Beyond the advantages of real time optimisation, Greening notes that additional benefits can be derived from a federated system of digital twins in which entire systems can be optimised in real time.

“Most of the commercial people are looking at digital twins at the moment to deliver a level of optimisation focused on a company’s operations, or even just an asset. That’s great; it’s better than not having them. The real power is in the federated system though, where you can plug in a digital twin with another digital twin on the same backbone and optimise over a greater pool of resources and opportunity,” said the professor.

This could help to optimise truck capacity utilisation, the integration of transport modes, and port operations among other things.

More generally, Greening highlights 3 key areas where digital twins can really be harnessed to effect; designing the future system, optimising that system, and optimising the digital freight technologies.

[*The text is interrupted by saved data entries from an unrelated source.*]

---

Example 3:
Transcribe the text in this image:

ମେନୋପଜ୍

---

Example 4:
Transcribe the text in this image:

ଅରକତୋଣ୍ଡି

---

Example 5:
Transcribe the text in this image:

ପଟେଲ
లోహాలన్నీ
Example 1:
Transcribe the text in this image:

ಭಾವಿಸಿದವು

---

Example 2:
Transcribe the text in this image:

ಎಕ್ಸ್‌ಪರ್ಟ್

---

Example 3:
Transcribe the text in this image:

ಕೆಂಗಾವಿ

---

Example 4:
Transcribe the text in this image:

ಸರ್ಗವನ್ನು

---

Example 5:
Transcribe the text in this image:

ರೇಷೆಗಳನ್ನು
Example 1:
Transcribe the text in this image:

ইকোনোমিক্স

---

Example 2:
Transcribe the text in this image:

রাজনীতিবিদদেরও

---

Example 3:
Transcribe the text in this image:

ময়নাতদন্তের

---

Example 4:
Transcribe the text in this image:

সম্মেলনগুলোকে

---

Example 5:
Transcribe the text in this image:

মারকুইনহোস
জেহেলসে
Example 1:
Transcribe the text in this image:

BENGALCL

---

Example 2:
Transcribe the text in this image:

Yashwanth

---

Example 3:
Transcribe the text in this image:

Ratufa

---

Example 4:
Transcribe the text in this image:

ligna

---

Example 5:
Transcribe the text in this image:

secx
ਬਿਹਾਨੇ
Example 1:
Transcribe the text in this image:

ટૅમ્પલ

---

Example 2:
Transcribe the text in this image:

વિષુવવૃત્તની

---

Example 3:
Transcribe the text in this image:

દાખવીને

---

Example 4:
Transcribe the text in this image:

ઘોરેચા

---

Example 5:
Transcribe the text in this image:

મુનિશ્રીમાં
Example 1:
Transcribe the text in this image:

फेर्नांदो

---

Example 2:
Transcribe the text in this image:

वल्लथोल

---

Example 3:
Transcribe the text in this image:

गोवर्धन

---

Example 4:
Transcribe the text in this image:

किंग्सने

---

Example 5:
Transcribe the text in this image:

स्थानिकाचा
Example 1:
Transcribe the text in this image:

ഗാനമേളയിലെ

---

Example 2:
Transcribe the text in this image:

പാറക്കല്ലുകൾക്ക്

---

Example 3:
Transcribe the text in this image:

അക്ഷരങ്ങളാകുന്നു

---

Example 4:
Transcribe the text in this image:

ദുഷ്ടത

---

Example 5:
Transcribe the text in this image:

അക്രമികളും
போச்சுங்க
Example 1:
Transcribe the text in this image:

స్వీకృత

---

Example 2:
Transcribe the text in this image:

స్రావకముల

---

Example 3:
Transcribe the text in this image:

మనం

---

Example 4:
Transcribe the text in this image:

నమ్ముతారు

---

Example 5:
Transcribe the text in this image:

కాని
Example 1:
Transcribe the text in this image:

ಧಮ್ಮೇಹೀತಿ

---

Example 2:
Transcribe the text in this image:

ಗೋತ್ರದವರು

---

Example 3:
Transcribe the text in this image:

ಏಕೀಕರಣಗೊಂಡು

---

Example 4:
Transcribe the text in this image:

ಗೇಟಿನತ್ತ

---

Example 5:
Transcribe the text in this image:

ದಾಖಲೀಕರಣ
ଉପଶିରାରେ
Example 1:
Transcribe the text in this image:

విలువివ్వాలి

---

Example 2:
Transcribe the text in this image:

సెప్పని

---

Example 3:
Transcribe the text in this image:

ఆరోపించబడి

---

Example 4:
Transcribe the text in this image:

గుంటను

Regarding the first of these two areas, Professor Greening told Trans.INFO:

“The future system is going to be expensive, and we want to minimise the cost of getting there. We want to avoid poor investments, white elephants and stranded assets. We can do that digitally better than we can do if we were playing in the real world. We can fail fast and learn fast at no risk.”

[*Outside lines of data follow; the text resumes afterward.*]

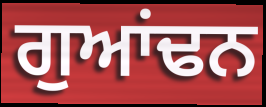
ਗੁਆਂਢਨ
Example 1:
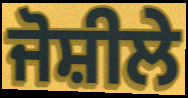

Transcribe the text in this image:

ਜੋਸ਼ੀਲੇ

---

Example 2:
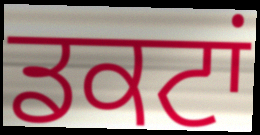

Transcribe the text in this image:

ਡਕਟਾਂ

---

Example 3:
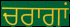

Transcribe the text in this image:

ਚਰਾਗਾਂ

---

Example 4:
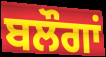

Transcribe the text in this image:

ਬਲੌਗਾਂ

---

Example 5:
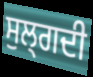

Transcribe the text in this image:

ਸੁਲ੍ਗਦੀ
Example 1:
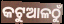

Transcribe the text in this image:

କଟୁଆଳଠୁଁ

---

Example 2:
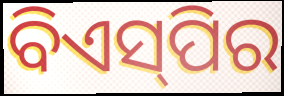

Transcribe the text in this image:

ବିଏସ୍‌ପିର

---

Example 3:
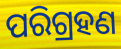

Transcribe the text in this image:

ପରିଗ୍ରହଣ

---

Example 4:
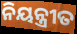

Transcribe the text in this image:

ନିୟନ୍ତ୍ରୀତ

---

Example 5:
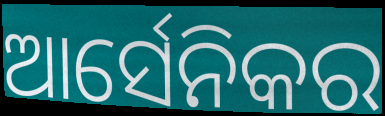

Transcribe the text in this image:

ଆର୍ସେନିକର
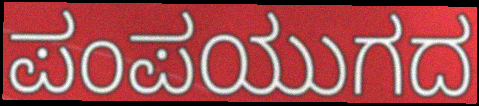
ಪಂಪಯುಗದ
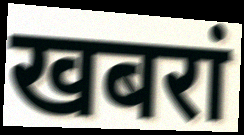
खबरां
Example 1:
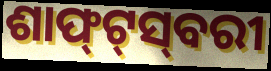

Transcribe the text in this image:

ଶାଫ୍‍ଟ୍‍ସ୍‍ବରୀ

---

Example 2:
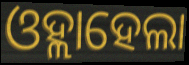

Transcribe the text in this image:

ଓହ୍ଲାହେଲା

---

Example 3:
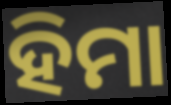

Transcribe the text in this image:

ହିମା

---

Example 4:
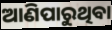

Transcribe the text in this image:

ଆଣିପାରୁଥିବା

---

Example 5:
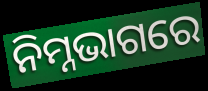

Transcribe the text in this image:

ନିମ୍ନଭାଗରେ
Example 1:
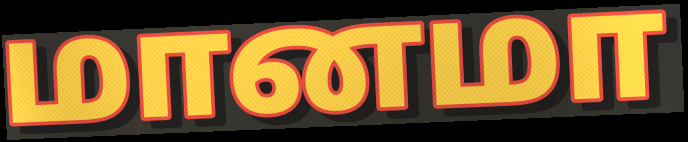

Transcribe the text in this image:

As for the third, Greening added:

“A diesel truck can travel long distances and then refuel in a short period of time. An electric truck can travel shorter distances and will take longer to refuel. These new constraints mean you have to change your operations, and digital twinning will allow us to visualise what those changes mean and how they can be best organised.”

Finally, with climate change set to bring more road disruption to the UK, Greening sees a key role for digital twins in keeping freight moving around the country:

“We need to make sure that we’ve got a resilient infrastructure whereby when we have storms, we can keep goods moving around the country. That’s the role of a digital model at least – probably a digital twin so we can react in real time. For instance, a bridge near my home was washed away recently. When something like this happens, the traffic and the flow of goods could be redirected instantly and we could re-balance the network thanks to having the real time capability to visualise and analyse the consequences of disruption. The next 5 years will be critical – we have to design the future transport system and make significant progress in implementing it,” concluded Professor Greening.